■ Exercise directions
Continue the passage on the economic burden of IBS, starting right after its final sentence.

■ Passage to read
+-------+
However, the absolute economic burden of IBS is unknown, mostly due to insufficient data on a variety of indirect costs, as well as those intangible costs (pain, suffering and reduced QoL) that cannot be readily estimated, and the substantial number of undiagnosed IBS sufferers [30]. A study comparing the economic burden of IBS in four European countries (UK, Germany, Switzerland and Portugal) reported a substantial annual impact on medical resource use (approximately €700–€1600) [31] (Fig. 2). Although annual direct costs between countries were similar, there were substantial differences in indirect costs, largely due to variations in the number of illness-related days off work [31]. Direct comparison of the cost of IBS between the United States and Europe are difficult due to differences in healthcare funding. However, a study by Hahn et al. [32] revealed many similarities between healthcare resource use in the United States and UK. For example, hospitalisation rates and the number of visits to doctors surgeries and emergency rooms were similar in both the United States and UK, with only the number of visits to hospital outpatient clinics found to be significantly different between the two countries (mean utilisation determined to be 1.6 in the UK versus 0.9 in the United States, p
<
0.05). In addition, indirect effects of IBS on resource use were also similar between the two countries, with approximately 10% of patients citing IBS as the reason for dramatic changes in their working schedules and also their need to work from home.

Fig. 2.
Costs breakdown per patient per year for IBS patients in four European countries [31].
In IBS patients, symptom severity correlates positively with both the total number of consultations (general practitioners and gastroenterologists) and the number of medications taken [33]. IBS patients frequently use a variety of over-the-counter and alternative therapies [34]. Consequently, they may incur expenses not usually accounted for in IBS-related cost analyses and may be exposed to an increased risk of experiencing adverse events by taking multiple medications [34]. Studies in France [35] and Germany [36] have shown that the main direct cost components of IBS are medical investigations (39%) and hospitalisations (22%). These costs may, in part, relate to the difficulties faced by many physicians in diagnosing IBS and the lack of effective agents to treat the multiple symptoms of IBS. The highest medical costs are associated with patients of older age, patients with severe pain and those with a deterioration in their QoL. The total impact of IBS, in terms of demand for physician time and healthcare costs (diagnostic tests and medications), is similar to that of well recognised conditions such as asthma and migraine [37].
+-------+
(Collected data entries)
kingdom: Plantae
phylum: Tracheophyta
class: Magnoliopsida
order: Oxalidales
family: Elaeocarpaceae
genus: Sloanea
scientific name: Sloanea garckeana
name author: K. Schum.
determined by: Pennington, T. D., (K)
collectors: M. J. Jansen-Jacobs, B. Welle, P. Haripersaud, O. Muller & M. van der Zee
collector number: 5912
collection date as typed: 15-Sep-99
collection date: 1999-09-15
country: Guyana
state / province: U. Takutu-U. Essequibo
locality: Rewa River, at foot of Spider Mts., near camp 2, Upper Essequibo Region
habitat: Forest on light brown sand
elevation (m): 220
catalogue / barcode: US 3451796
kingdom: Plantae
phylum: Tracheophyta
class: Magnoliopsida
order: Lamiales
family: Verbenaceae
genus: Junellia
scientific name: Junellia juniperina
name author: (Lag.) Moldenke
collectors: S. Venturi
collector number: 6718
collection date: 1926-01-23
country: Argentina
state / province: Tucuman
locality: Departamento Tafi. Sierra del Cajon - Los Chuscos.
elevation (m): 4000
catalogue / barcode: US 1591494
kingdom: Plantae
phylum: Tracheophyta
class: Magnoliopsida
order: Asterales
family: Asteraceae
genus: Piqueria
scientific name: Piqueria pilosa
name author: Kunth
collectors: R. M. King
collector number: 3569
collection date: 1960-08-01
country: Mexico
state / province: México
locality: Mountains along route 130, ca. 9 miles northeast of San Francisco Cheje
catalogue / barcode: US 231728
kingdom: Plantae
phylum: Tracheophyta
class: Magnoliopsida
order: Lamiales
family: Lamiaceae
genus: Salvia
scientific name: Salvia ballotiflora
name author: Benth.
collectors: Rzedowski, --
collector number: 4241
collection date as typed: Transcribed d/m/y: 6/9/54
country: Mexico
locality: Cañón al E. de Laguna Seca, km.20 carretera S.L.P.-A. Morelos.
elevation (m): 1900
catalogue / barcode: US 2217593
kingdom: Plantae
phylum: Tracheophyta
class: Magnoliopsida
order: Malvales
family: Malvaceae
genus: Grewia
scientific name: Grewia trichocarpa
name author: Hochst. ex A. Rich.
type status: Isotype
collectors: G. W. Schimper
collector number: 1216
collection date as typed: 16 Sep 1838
+-------+
■ Exercise output
3. IBS: the burden on the patient
IBS has a considerable negative impact on sufferers’ lives. It is associated with psychological distress, disturbance of work and sleep, and sexual dysfunction [8] (Fig. 3). Overall, IBS impairs QoL to a similar degree as other episodic, chronic disorders, with some specific health-related aspects being lower in IBS patients than in patients with gastro-oesophageal reflux disease [38], asthma and migraine [39] (Fig. 4). A study comparing QoL impairment in patients from the United States and Europe found that patients in Europe experienced significantly poorer QoL than patients in the United States [32]. Patients in Europe experienced significantly more sleep disturbances, lower energy, difficulties in daily life due to physical health and impaired sexual relations due to their disease compared with patients in the United States. A linear relationship has been observed between patient QoL and IBS symptom severity, with the most severe symptoms resulting in poorer QoL [40]. However, similarly severe IBS symptoms have been reported in both patient groups [41].

Fig. 3.
Impact of IBS on the lives of individuals with IBS [8]. (Reproduced from [8] by kind permission of Blackwell Publishing.)

Fig. 4.
Comparison of the impact of IBS on QoL with that of other chronic disorders [39]. (Reprinted from [39] with permission from Excerpta Medica, Inc.)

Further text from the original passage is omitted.